DIRECTIONS:
The answer must consist of the records below, repeated exactly.
———
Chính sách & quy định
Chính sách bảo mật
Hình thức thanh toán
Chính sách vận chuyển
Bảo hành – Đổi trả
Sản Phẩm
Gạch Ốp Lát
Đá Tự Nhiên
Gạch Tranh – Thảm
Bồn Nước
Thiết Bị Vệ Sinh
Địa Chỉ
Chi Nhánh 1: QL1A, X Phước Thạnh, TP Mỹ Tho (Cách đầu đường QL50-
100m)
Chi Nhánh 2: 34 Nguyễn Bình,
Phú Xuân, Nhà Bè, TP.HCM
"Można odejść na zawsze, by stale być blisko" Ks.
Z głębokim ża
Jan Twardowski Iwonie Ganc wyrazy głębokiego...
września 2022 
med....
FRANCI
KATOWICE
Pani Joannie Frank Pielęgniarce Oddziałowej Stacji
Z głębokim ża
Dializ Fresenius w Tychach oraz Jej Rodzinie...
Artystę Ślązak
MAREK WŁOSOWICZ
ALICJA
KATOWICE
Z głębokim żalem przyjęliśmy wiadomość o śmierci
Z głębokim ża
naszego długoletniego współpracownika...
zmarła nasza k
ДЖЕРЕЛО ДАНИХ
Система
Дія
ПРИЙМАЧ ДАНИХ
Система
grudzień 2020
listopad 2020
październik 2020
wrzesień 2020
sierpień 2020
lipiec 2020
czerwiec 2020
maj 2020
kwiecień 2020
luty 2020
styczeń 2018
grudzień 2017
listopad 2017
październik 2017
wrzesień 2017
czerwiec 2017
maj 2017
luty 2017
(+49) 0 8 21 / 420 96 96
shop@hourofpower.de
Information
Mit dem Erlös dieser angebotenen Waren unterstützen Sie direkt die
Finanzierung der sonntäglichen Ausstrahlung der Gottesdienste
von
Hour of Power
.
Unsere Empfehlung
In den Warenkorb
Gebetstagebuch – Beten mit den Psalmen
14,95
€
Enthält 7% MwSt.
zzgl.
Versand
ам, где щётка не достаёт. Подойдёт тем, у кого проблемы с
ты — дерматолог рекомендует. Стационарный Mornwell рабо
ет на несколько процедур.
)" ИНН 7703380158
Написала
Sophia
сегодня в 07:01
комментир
———
SOLUTION TO THE PROBLEM:
Chính sách & quy định
Chính sách bảo mật
Hình thức thanh toán
Chính sách vận chuyển
Bảo hành – Đổi trả
Sản Phẩm
Gạch Ốp Lát
Đá Tự Nhiên
Gạch Tranh – Thảm
Bồn Nước
Thiết Bị Vệ Sinh
Địa Chỉ
Chi Nhánh 1: QL1A, X Phước Thạnh, TP Mỹ Tho (Cách đầu đường QL50-
100m)
Chi Nhánh 2: 34 Nguyễn Bình,
Phú Xuân, Nhà Bè, TP.HCM
"Można odejść na zawsze, by stale być blisko" Ks.
Z głębokim ża
Jan Twardowski Iwonie Ganc wyrazy głębokiego...
września 2022 
med....
FRANCI
KATOWICE
Pani Joannie Frank Pielęgniarce Oddziałowej Stacji
Z głębokim ża
Dializ Fresenius w Tychach oraz Jej Rodzinie...
Artystę Ślązak
MAREK WŁOSOWICZ
ALICJA
KATOWICE
Z głębokim żalem przyjęliśmy wiadomość o śmierci
Z głębokim ża
naszego długoletniego współpracownika...
zmarła nasza k
ДЖЕРЕЛО ДАНИХ
Система
Дія
ПРИЙМАЧ ДАНИХ
Система
grudzień 2020
listopad 2020
październik 2020
wrzesień 2020
sierpień 2020
lipiec 2020
czerwiec 2020
maj 2020
kwiecień 2020
luty 2020
styczeń 2018
grudzień 2017
listopad 2017
październik 2017
wrzesień 2017
czerwiec 2017
maj 2017
luty 2017
(+49) 0 8 21 / 420 96 96
shop@hourofpower.de
Information
Mit dem Erlös dieser angebotenen Waren unterstützen Sie direkt die
Finanzierung der sonntäglichen Ausstrahlung der Gottesdienste
von
Hour of Power
.
Unsere Empfehlung
In den Warenkorb
Gebetstagebuch – Beten mit den Psalmen
14,95
€
Enthält 7% MwSt.
zzgl.
Versand
ам, где щётка не достаёт. Подойдёт тем, у кого проблемы с
ты — дерматолог рекомендует. Стационарный Mornwell рабо
ет на несколько процедур.
)" ИНН 7703380158
Написала
Sophia
сегодня в 07:01
комментир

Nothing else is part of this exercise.